(Beginning of SUPPLIED MATERIAL)

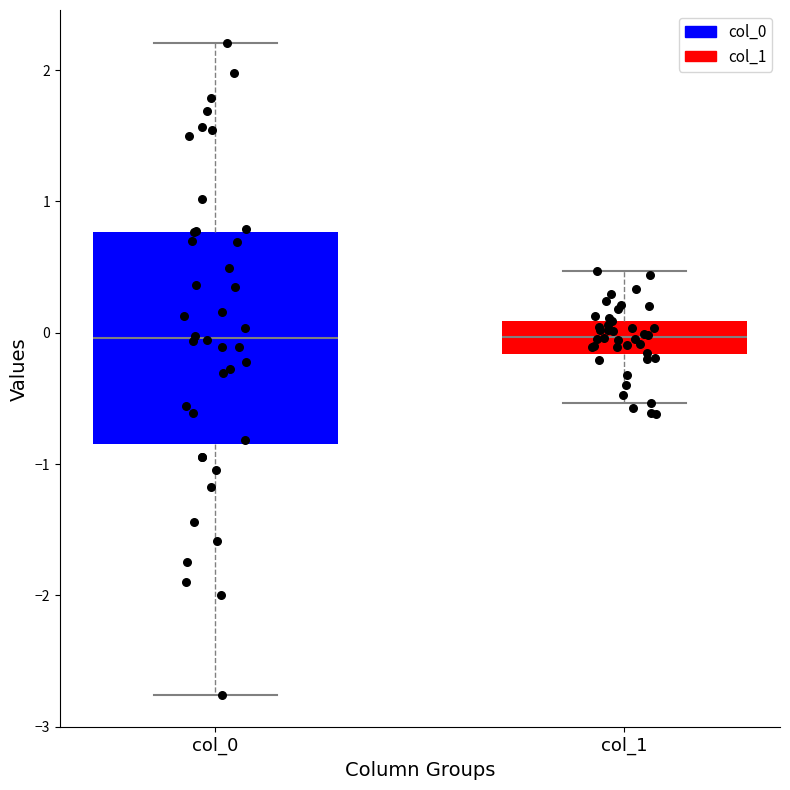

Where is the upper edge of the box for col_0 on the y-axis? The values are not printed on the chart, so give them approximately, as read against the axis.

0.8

(End of SUPPLIED MATERIAL)
(Beginning of SUPPLIED MATERIAL)

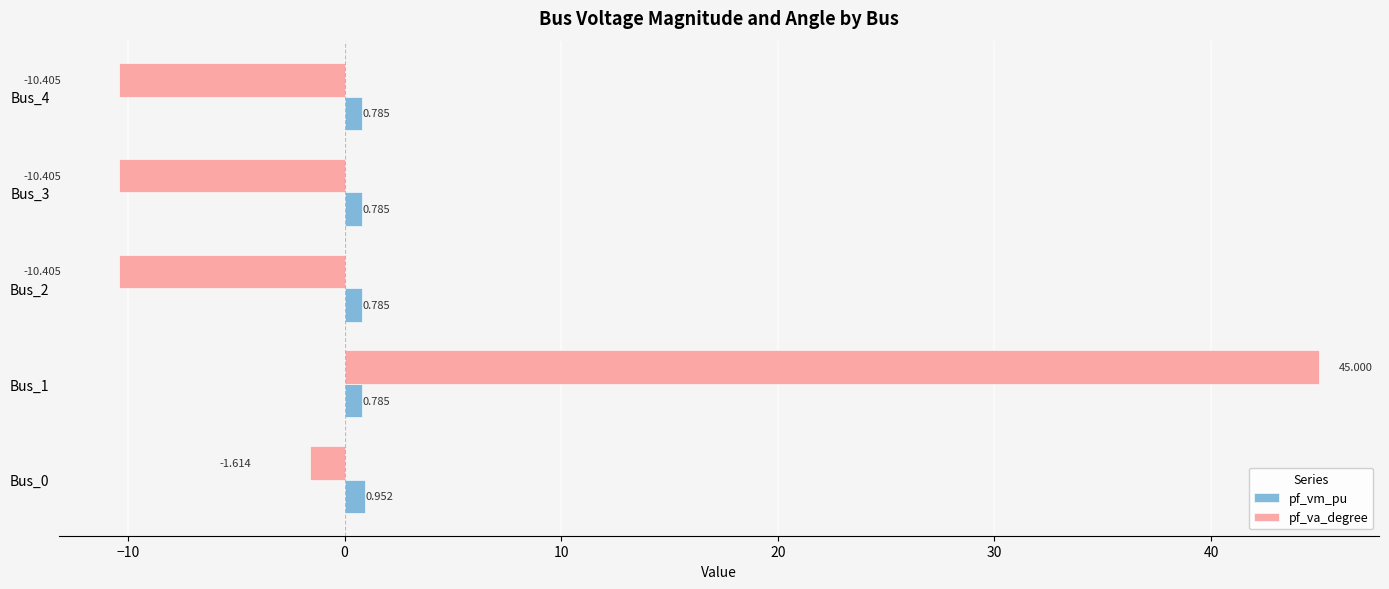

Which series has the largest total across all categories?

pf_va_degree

(End of SUPPLIED MATERIAL)
(Beginning of SUPPLIED MATERIAL)

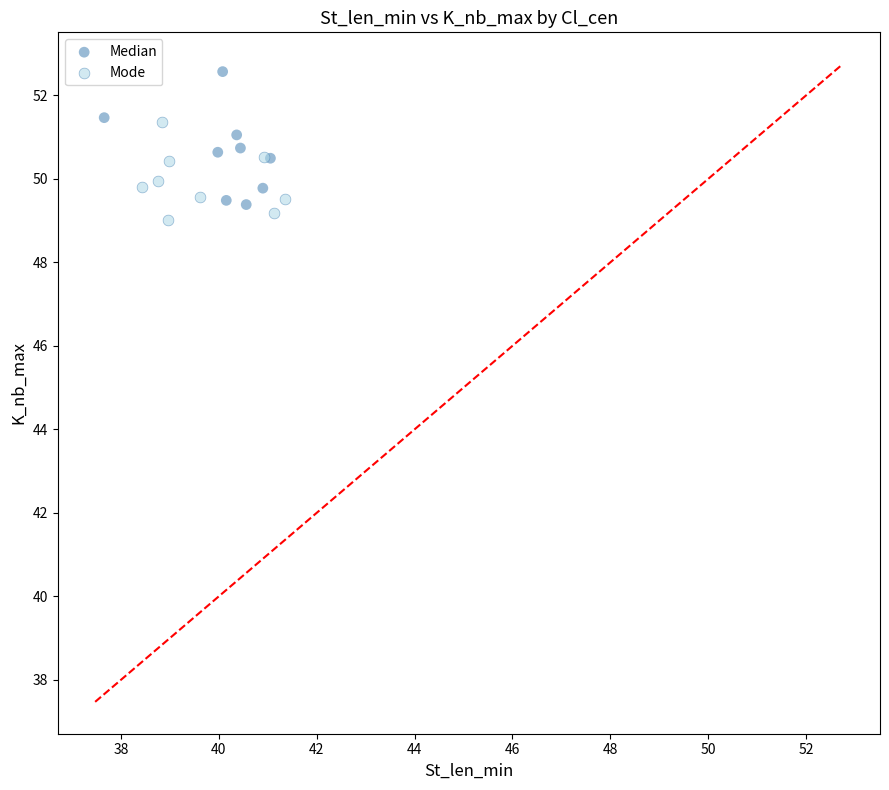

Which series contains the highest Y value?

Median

(End of SUPPLIED MATERIAL)

▶ **REQUIRED WORK**
Find every line in the material above that contains the word "series" and copy each of those lines.

▶ **RESULT OF THE EXERCISE**
Which series has the largest total across all categories?
Which series contains the highest Y value?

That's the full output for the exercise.